→ Instructions for the task
The response should hold every record from the listing that follows, verbatim, and no pictures.

→ Input data

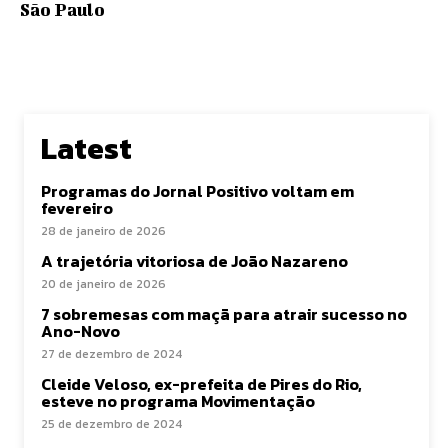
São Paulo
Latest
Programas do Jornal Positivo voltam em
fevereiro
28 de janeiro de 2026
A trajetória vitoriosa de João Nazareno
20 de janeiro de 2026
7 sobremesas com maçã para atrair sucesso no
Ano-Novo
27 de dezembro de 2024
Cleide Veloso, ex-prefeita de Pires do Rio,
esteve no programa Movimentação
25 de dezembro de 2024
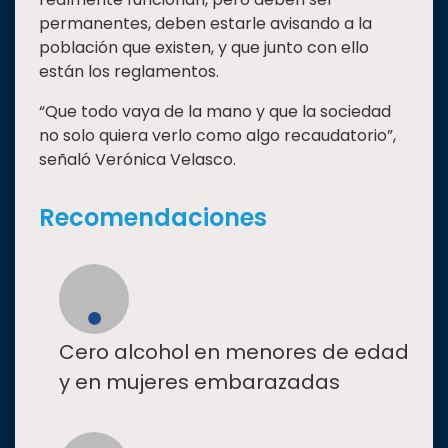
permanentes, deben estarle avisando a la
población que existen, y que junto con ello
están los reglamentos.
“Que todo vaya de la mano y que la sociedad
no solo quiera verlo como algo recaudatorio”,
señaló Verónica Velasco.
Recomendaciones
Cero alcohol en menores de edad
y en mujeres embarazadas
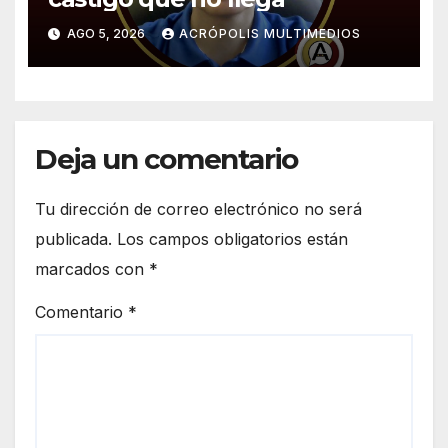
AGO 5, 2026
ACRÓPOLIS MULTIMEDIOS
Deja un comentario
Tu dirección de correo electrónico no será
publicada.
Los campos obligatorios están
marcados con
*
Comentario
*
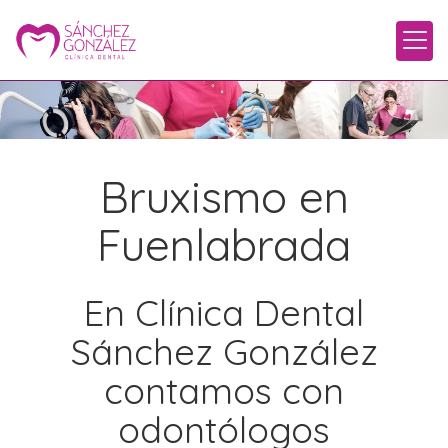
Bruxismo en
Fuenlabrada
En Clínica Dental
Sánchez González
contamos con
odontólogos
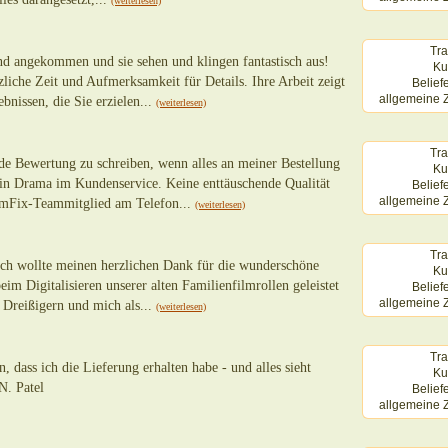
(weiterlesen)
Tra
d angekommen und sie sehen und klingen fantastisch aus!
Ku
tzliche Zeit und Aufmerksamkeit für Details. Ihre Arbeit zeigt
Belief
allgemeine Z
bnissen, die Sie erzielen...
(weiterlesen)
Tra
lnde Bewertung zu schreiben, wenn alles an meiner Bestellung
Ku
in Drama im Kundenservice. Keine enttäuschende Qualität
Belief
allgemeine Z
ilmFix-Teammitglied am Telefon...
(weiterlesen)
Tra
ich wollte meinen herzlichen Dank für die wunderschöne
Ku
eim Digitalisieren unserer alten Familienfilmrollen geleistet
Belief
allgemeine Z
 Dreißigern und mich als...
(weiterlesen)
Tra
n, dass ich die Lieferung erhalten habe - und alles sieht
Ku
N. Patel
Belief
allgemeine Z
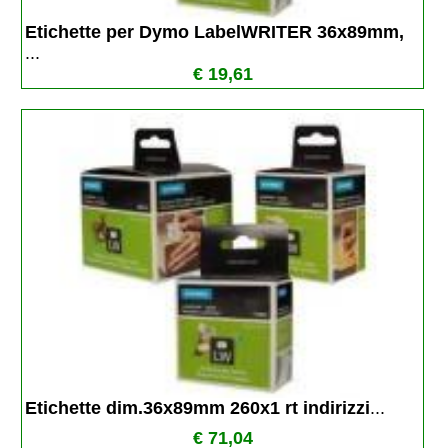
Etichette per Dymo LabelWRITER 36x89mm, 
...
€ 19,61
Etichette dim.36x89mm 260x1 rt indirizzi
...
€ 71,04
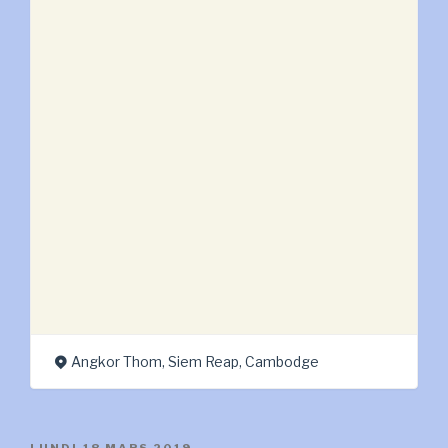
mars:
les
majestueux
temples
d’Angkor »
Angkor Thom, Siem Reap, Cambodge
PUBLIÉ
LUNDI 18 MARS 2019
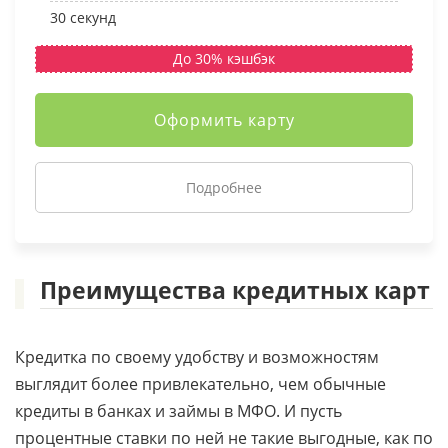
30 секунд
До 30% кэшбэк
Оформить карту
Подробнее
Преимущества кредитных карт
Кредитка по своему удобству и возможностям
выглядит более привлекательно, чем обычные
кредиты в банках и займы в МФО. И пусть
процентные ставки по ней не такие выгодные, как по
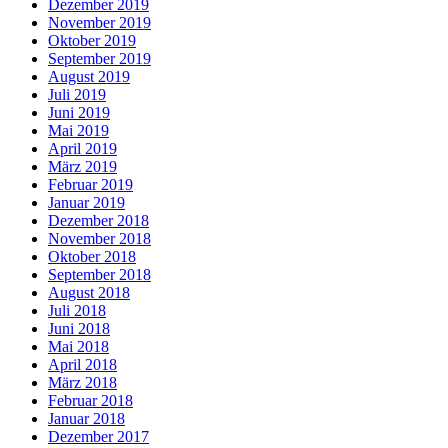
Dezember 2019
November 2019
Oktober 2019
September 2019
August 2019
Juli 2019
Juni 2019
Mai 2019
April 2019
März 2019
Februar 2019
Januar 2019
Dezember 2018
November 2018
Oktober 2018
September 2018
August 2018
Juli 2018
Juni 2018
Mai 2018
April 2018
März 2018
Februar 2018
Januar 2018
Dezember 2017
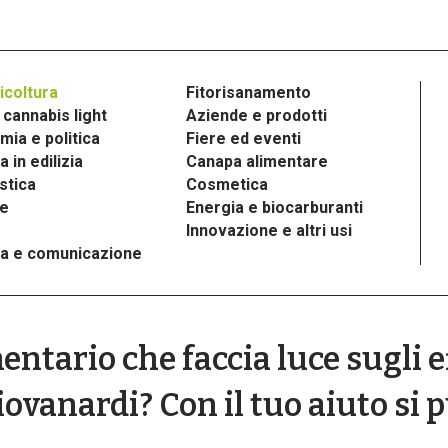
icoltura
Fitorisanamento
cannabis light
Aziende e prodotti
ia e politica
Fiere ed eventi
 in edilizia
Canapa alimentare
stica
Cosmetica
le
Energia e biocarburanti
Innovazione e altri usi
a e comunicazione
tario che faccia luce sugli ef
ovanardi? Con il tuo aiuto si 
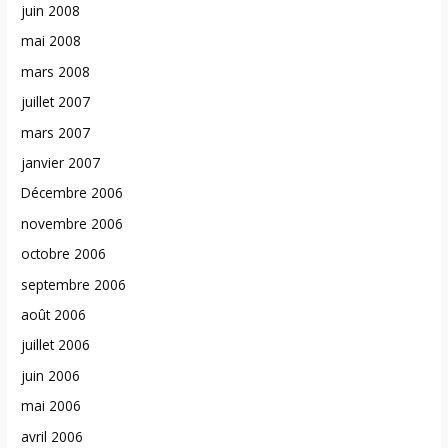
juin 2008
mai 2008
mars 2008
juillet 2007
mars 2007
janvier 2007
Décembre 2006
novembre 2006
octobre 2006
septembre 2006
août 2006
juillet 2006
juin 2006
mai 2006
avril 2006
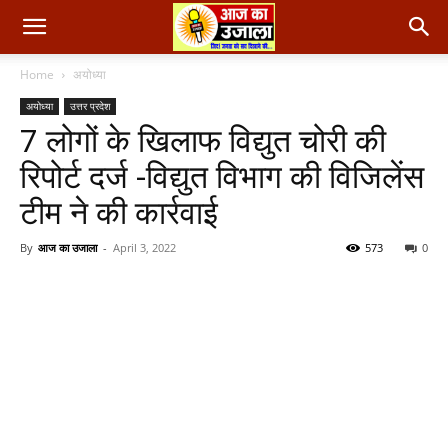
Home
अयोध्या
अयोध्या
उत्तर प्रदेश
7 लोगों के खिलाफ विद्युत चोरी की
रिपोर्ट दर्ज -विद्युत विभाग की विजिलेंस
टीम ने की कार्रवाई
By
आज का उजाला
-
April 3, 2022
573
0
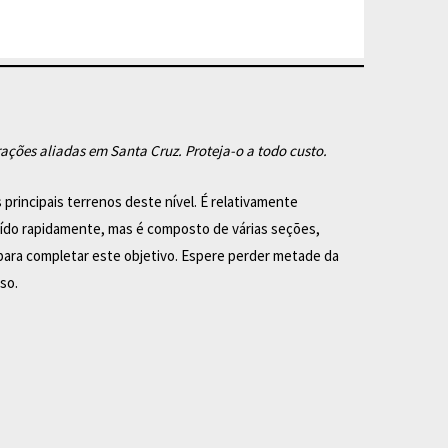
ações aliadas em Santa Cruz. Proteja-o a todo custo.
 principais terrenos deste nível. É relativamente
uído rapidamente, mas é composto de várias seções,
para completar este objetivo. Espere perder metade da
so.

→ Task answer
São Paulo
Latest
Programas do Jornal Positivo voltam em
fevereiro
28 de janeiro de 2026
A trajetória vitoriosa de João Nazareno
20 de janeiro de 2026
7 sobremesas com maçã para atrair sucesso no
Ano-Novo
27 de dezembro de 2024
Cleide Veloso, ex-prefeita de Pires do Rio,
esteve no programa Movimentação
25 de dezembro de 2024
permanentes, deben estarle avisando a la
población que existen, y que junto con ello
están los reglamentos.
“Que todo vaya de la mano y que la sociedad
no solo quiera verlo como algo recaudatorio”,
señaló Verónica Velasco.
Recomendaciones
Cero alcohol en menores de edad
y en mujeres embarazadas
AGO 5, 2026
ACRÓPOLIS MULTIMEDIOS
Deja un comentario
Tu dirección de correo electrónico no será
publicada.
Los campos obligatorios están
marcados con
*
Comentario
*
Bruxismo en
Fuenlabrada
En Clínica Dental
Sánchez González
contamos con
odontólogos
(weiterlesen)
Tra
d angekommen und sie sehen und klingen fantastisch aus!
Ku
tzliche Zeit und Aufmerksamkeit für Details. Ihre Arbeit zeigt
Belief
allgemeine Z
bnissen, die Sie erzielen...
(weiterlesen)
Tra
lnde Bewertung zu schreiben, wenn alles an meiner Bestellung
Ku
in Drama im Kundenservice. Keine enttäuschende Qualität
Belief
allgemeine Z
ilmFix-Teammitglied am Telefon...
(weiterlesen)
Tra
ich wollte meinen herzlichen Dank für die wunderschöne
Ku
eim Digitalisieren unserer alten Familienfilmrollen geleistet
Belief
allgemeine Z
 Dreißigern und mich als...
(weiterlesen)
Tra
n, dass ich die Lieferung erhalten habe - und alles sieht
Ku
N. Patel
Belief
allgemeine Z
Etichette per Dymo LabelWRITER 36x89mm, 
...
€ 19,61
Etichette dim.36x89mm 260x1 rt indirizzi
...
€ 71,04
mars:
les
majestueux
temples
d’Angkor »
Angkor Thom, Siem Reap, Cambodge
PUBLIÉ
LUNDI 18 MARS 2019
30 секунд
До 30% кэшбэк
Оформить карту
Подробнее
Преимущества кредитных карт
Кредитка по своему удобству и возможностям
выглядит более привлекательно, чем обычные
кредиты в банках и займы в МФО. И пусть
процентные ставки по ней не такие выгодные, как по
Dezember 2019
November 2019
Oktober 2019
September 2019
August 2019
Juli 2019
Juni 2019
Mai 2019
April 2019
März 2019
Februar 2019
Januar 2019
Dezember 2018
November 2018
Oktober 2018
September 2018
August 2018
Juli 2018
Juni 2018
Mai 2018
April 2018
März 2018
Februar 2018
Januar 2018
Dezember 2017
icoltura
Fitorisanamento
cannabis light
Aziende e prodotti
ia e politica
Fiere ed eventi
 in edilizia
Canapa alimentare
stica
Cosmetica
le
Energia e biocarburanti
Innovazione e altri usi
a e comunicazione
tario che faccia luce sugli ef
ovanardi? Con il tuo aiuto si 
juin 2008
mai 2008
mars 2008
juillet 2007
mars 2007
janvier 2007
Décembre 2006
novembre 2006
octobre 2006
septembre 2006
août 2006
juillet 2006
juin 2006
mai 2006
avril 2006
Home
अयोध्या
अयोध्या
उत्तर प्रदेश
7 लोगों के खिलाफ विद्युत चोरी की
रिपोर्ट दर्ज -विद्युत विभाग की विजिलेंस
टीम ने की कार्रवाई
By
आज का उजाला
-
April 3, 2022
573
0
ações aliadas em Santa Cruz. Proteja-o a todo custo.
 principais terrenos deste nível. É relativamente
uído rapidamente, mas é composto de várias seções,
para completar este objetivo. Espere perder metade da
so.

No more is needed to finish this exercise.